* GIVEN ENTRIES *
#####
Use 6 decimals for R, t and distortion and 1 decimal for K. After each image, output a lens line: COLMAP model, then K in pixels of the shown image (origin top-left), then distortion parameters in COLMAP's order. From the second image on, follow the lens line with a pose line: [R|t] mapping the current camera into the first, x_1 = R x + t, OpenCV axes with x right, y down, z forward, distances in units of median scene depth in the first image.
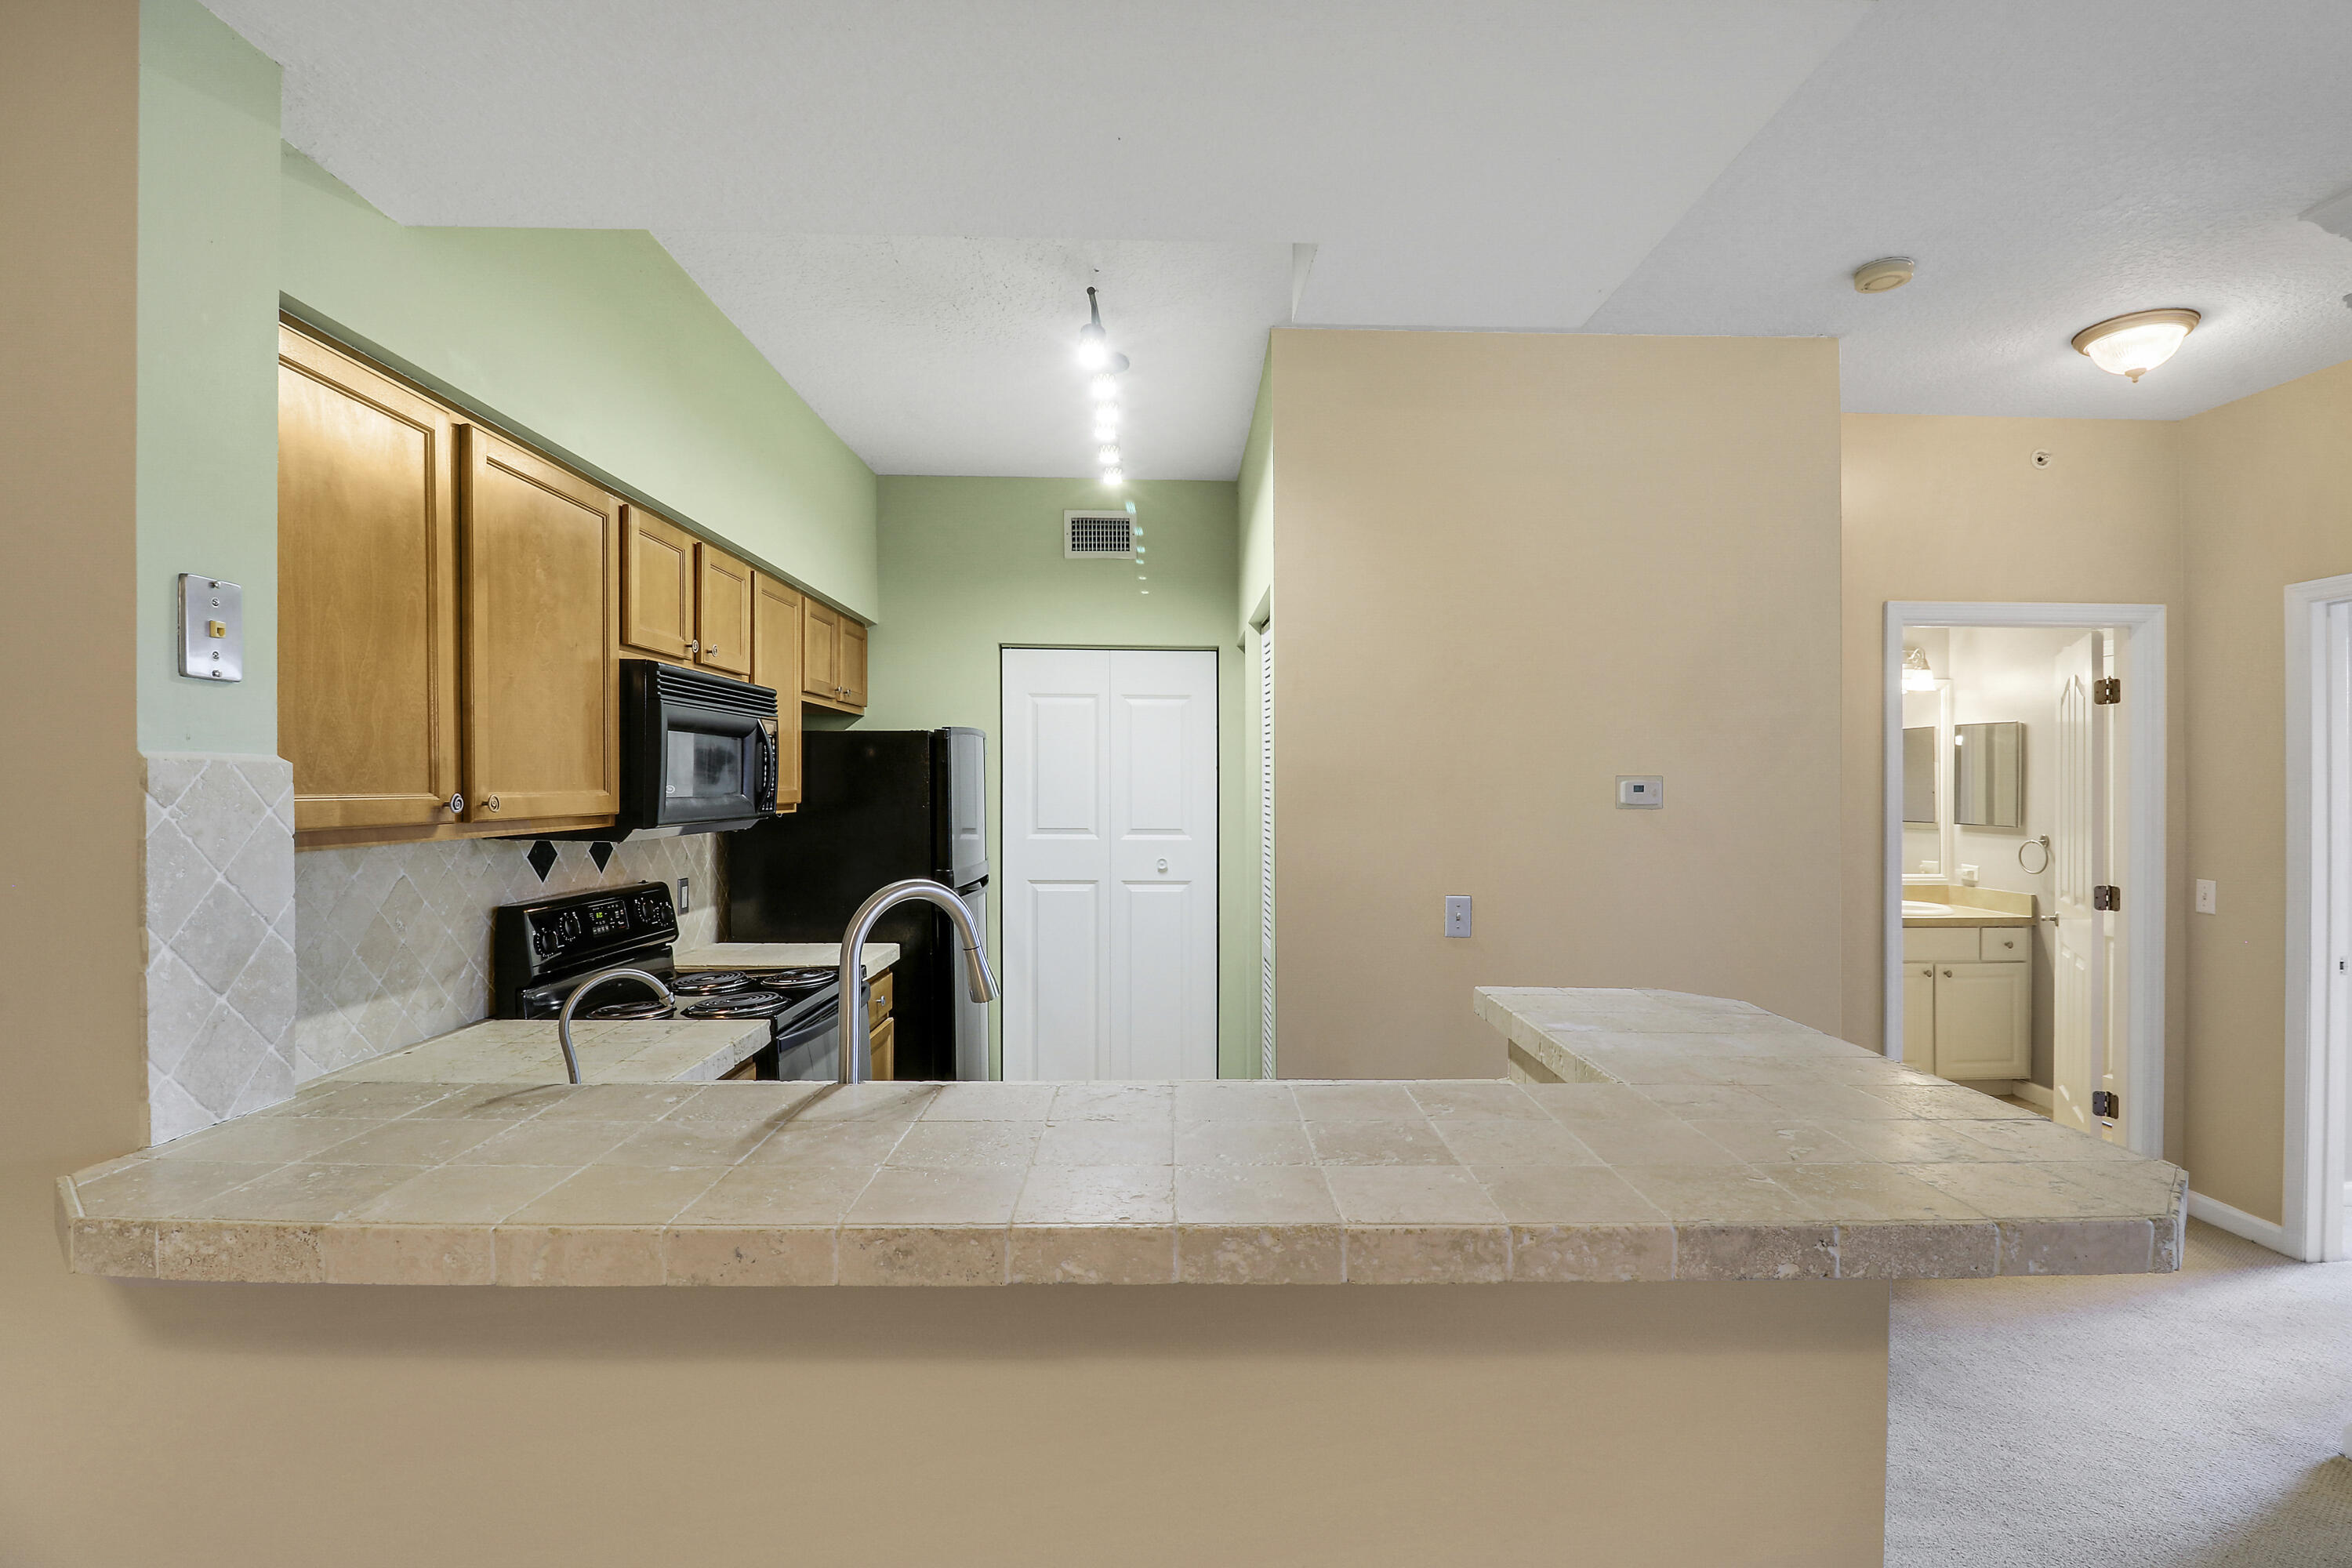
#####
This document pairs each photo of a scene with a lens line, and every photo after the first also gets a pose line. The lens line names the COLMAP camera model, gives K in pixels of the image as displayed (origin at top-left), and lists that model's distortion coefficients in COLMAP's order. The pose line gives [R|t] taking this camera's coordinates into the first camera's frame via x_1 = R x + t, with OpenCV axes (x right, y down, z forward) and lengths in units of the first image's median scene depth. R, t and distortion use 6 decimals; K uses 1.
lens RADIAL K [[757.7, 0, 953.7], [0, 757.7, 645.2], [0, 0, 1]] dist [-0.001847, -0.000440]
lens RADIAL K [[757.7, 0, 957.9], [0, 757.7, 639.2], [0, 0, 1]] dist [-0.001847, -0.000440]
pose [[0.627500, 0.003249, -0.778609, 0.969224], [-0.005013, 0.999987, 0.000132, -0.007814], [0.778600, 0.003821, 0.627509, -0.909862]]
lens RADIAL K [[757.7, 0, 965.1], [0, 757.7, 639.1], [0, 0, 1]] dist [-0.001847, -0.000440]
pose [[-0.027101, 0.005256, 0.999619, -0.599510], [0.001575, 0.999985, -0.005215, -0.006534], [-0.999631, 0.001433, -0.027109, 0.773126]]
#####
* ASSIGNED TASK *
Could you put the lines of material from the one holding "This document pairs" through the one holding "639.1], [0, 0, 1]] dist [-0.001847, -0.000440]", inclusive, into a numbered list, with blank lines left out and nothing else added?

* WRITTEN RESPONSE *
1. This document pairs each photo of a scene with a lens line, and every photo after the first also gets a pose line. The lens line names the COLMAP camera model, gives K in pixels of the image as displayed (origin at top-left), and lists that model's distortion coefficients in COLMAP's order. The pose line gives [R|t] taking this camera's coordinates into the first camera's frame via x_1 = R x + t, with OpenCV axes (x right, y down, z forward) and lengths in units of the first image's median scene depth. R, t and distortion use 6 decimals; K uses 1.
2. lens RADIAL K [[757.7, 0, 953.7], [0, 757.7, 645.2], [0, 0, 1]] dist [-0.001847, -0.000440]
3. lens RADIAL K [[757.7, 0, 957.9], [0, 757.7, 639.2], [0, 0, 1]] dist [-0.001847, -0.000440]
4. pose [[0.627500, 0.003249, -0.778609, 0.969224], [-0.005013, 0.999987, 0.000132, -0.007814], [0.778600, 0.003821, 0.627509, -0.909862]]
5. lens RADIAL K [[757.7, 0, 965.1], [0, 757.7, 639.1], [0, 0, 1]] dist [-0.001847, -0.000440]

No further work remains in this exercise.